我正在寻找各种各样的建议,但主要是设计技巧和最佳实践。我希望对整个项目的投入,但我知道这可能超出了这个网站的范围。
代码结构:
您还可以与较大的项目一起查看GitHub上的代码。
def parse_design_file(self,fsf_lines, type):
"""
Parses design file information and return information in parsed variables that can be used by the csv methods
"""
analysis_name=''
output_path=''
zvalue=''
pvalue=''
if type == self.FIRST_TYPE or self.PRE_TYPE:
in_file=''
if type == self.FIRST_TYPE:
ev_convolves=dict()
ev_paths=dict()
ev_deriv=dict()
ev_temp=dict()
if type == self.ME_TYPE or type == self.FE_TYPE:
feat_paths=dict()
count=''
if type == self.FIRST_TYPE or type == self.FE_TYPE:
ev_names=dict()
evg_lines=list()
cope_names=dict()
cope_def_lines=list()
if type == self.PRE_TYPE:
tr=''
total_volumes=''
brain_thresh=''
motion_correction=''
smoothing=''
deleted=''
if type == self.FE_TYPE:
first_example_dir=''
if type == self.ME_TYPE:
FE_example_dir=''
for line in fsf_lines:
#regex matching
#all
output_match=re.search("set fmri\(outputdir\)",line)
feat_file_match=re.search("feat_files\(\d+\)",line)
total_vols_match=re.search("fmri\(npts\)", line)
z_match=re.search("set fmri\(z_thresh\)",line)
p_match=re.search("set fmri\(prob_thresh\)",line)
if output_match:
output_path=self.get_fsf_value(line,output_match.end())
#TODO hardcoded stripping here, make flexible
if type == self.ME_TYPE:
run=re.search("ME",line)
elif type == self.FIRST_TYPE or type == self.PRE_TYPE:
run=re.search("r\d\/",line)
elif type == self.FE_TYPE:
run=re.search("FE\d*",line)
if run:
analysis_name=self.get_fsf_value(line,run.end())
if type == self.ME_TYPE:
analysis_name=self.strip_cope(analysis_name)
if total_vols_match:
value=self.get_fsf_value(line,total_vols_match.end())
if type == self.ME_TYPE or type == self.FE_TYPE:
count=value
if z_match:
value=self.get_fsf_value(line,z_match.end())
zvalue=value
if p_match:
value=self.get_fsf_value(line,p_match.end())
pvalue=value
if feat_file_match:
if type == self.FIRST_TYPE or type == self.PRE_TYPE:
value=self.get_fsf_value(line,feat_file_match.end())
in_file=self.strip_root(value)
preproc_match=re.search("preproc.*feat",value)

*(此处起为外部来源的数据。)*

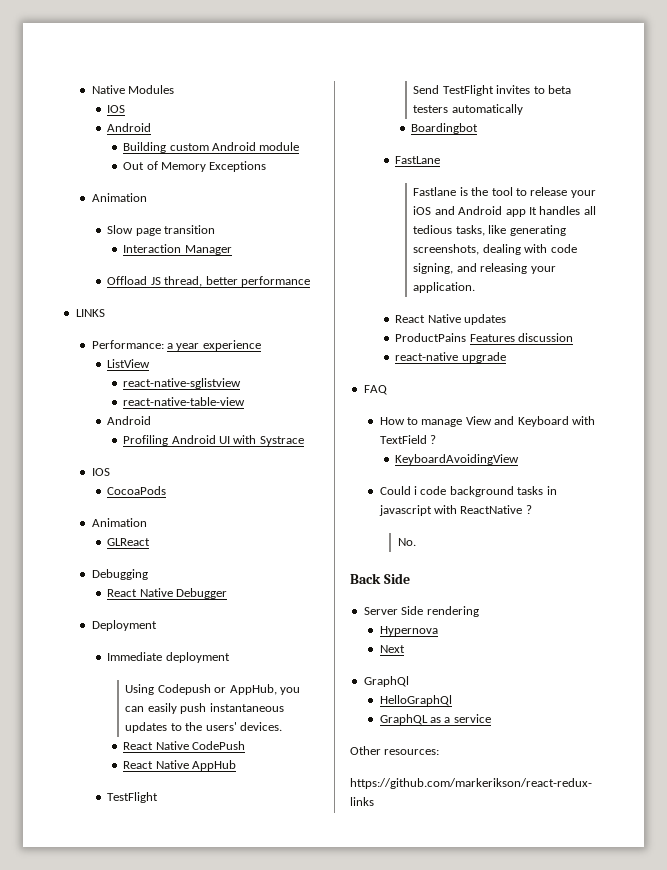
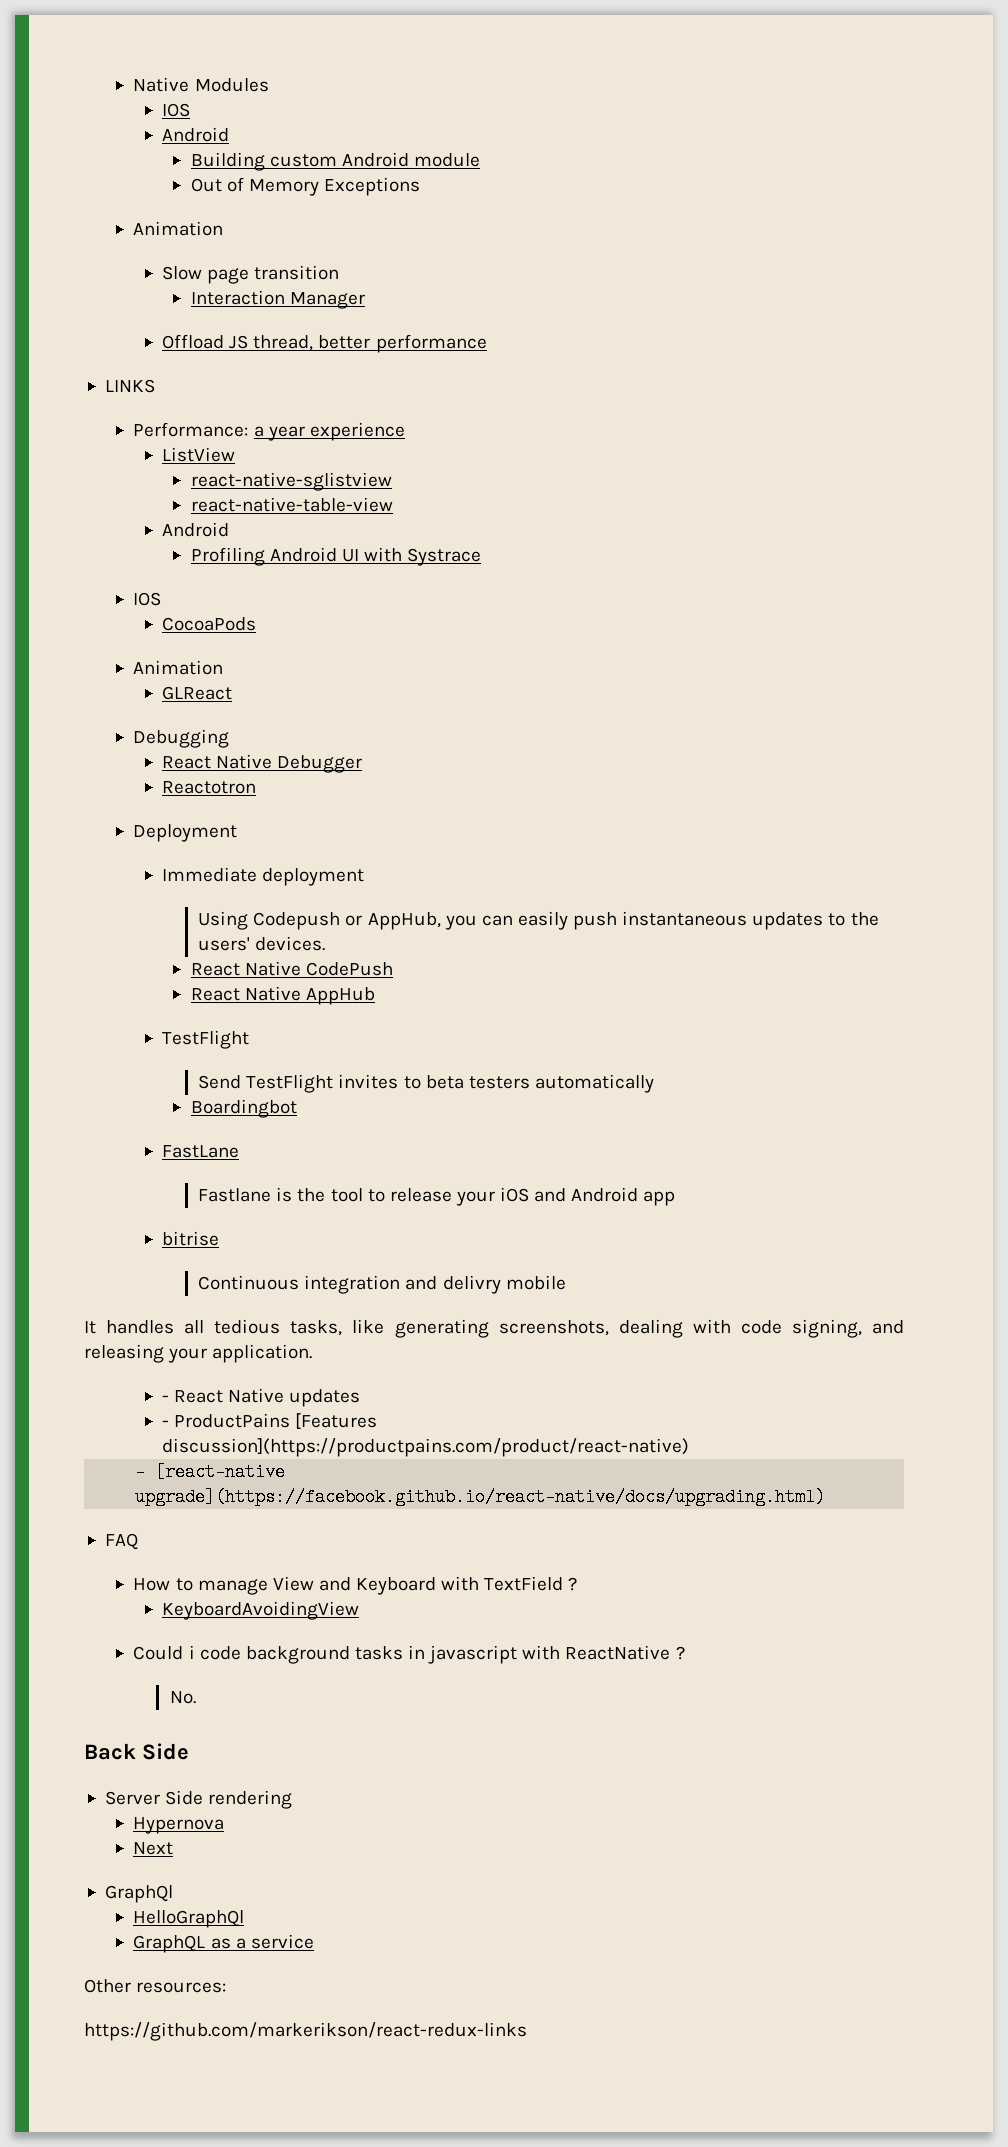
(228, 593) none -> [161,781,256,794] // Reactotron
(526, 213) none -> [161,1231,219,1246] [198,1275,566,1294] // bitrise // Continuous integration and delivry mobile //
(476, 287) none -> [161,1395,169,1402] -
[395,333,574,342] [395,352,506,363] ProductPains Features discussion // react-native upgrade -> [161,1413,378,1429] [161,1438,689,1457] [135,1463,286,1481] [135,1488,826,1506] - ProductPains [Features discussion](https://productpains.com/product/react-native) // - [react-native upgrade](https://facebook.github.io/react-native/docs/upgrading.html)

#TODO inconsistent methodology here
if preproc_match:
self.preproc=value[preproc_match.start():preproc_match.end()]
print self.preproc
elif type == self.ME_TYPE or type == self.FE_TYPE:
value=self.get_fsf_value(line,feat_file_match.end())

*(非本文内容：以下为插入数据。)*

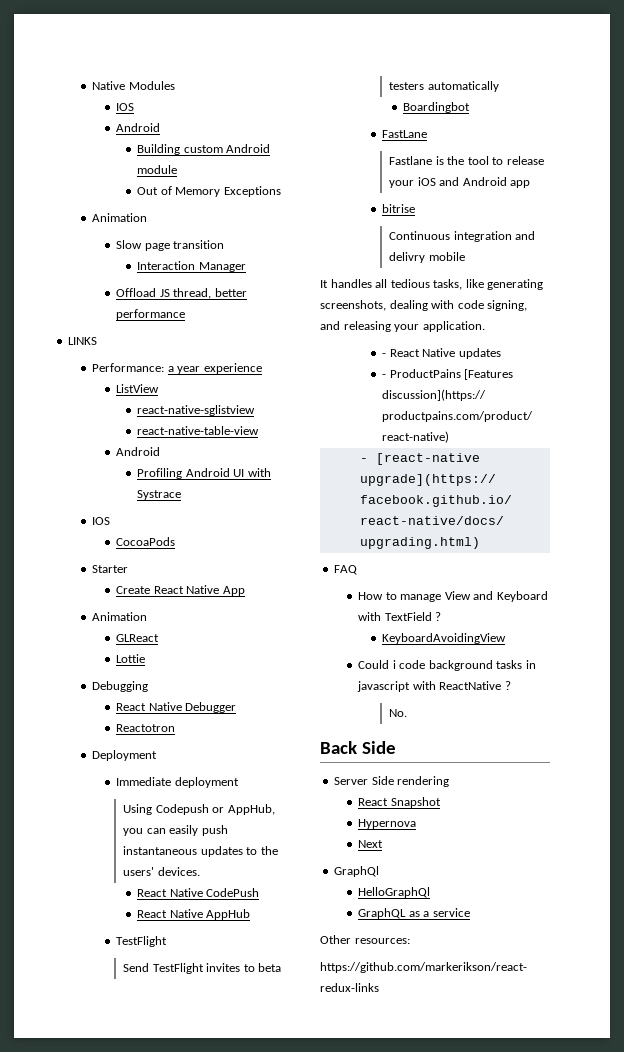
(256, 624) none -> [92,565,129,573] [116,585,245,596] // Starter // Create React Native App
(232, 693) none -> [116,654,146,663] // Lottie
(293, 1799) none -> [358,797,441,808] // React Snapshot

index=self.get_fsf_indice(feat_file_match.group())
stripped=self.strip_fanal(line)
feat_paths[index]=stripped
if (type == self.ME_TYPE and not FE_example_dir) or (type == self.FE_TYPE and not first_example_dir):
set_match=re.search("set feat_files\(\d+\) \"",line)
no_cope=line[set_match.end():len(line)]
no_cope=no_cope.strip('\n')
no_cope=no_cope.strip('\"')
no_cope=self.strip_cope(no_cope)
if type == self.ME_TYPE:
FE_example_dir=no_cope
else:
first_example_dir=no_cope
if type == self.PRE_TYPE:
tr_match=re.search("fmri\(tr\)", line)
mc_match=re.search("set fmri\(mc\)",line)
smooth_match=re.search("set fmri\(smooth\)",line)
total_vols_match=re.search("fmri\(npts\)", line)
removed_volumes=re.search("fmri\(ndelete\)", line)
thresh_match=re.search("set fmri\(brain_thresh\)",line)
if tr_match:
tr=self.get_fsf_value(line,tr_match.end())
if mc_match:
value=self.get_fsf_value(line,mc_match.end())
if value == "1":
value = "Y"
else:
value = "N"
motion_correction=value
if smooth_match:
smoothing=self.get_fsf_value(line,smooth_match.end())
if removed_volumes:
deleted=self.get_fsf_value(line,removed_volumes.end())
if total_vols_match:
total_volumes=self.get_fsf_value(line,total_vols_match.end())
if thresh_match:
brain_thresh=self.get_fsf_value(line,thresh_match.end())
if type == self.FIRST_TYPE:
ev_conv_match=re.search("fmri\(convolve\d+\)", line)
ev_path_match=re.search("fmri\(custom\d+\)", line)
ev_deriv_match=re.search("fmri\(deriv_yn\d+\)", line)
ev_temps_match=re.search("fmri\(tempfilt_yn\d+\)", line)
if ev_conv_match:
conv=self.get_fsf_value(line,ev_conv_match.end())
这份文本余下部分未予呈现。